### What to produce
Reproduce all the lines below exactly and omit the images.

Provided data: Begin

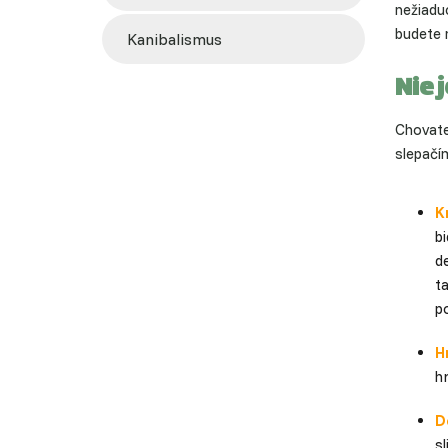
nežiadu
budete n
kanibalismus
Nie 
Chovate
slepačím
K
bi
de
t
p
H
h
D
sl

Provided data: End

### Exercise solution
nežiadu
budete n
kanibalismus
Nie 
Chovate
slepačím
K
bi
de
t
p
H
h
D
sl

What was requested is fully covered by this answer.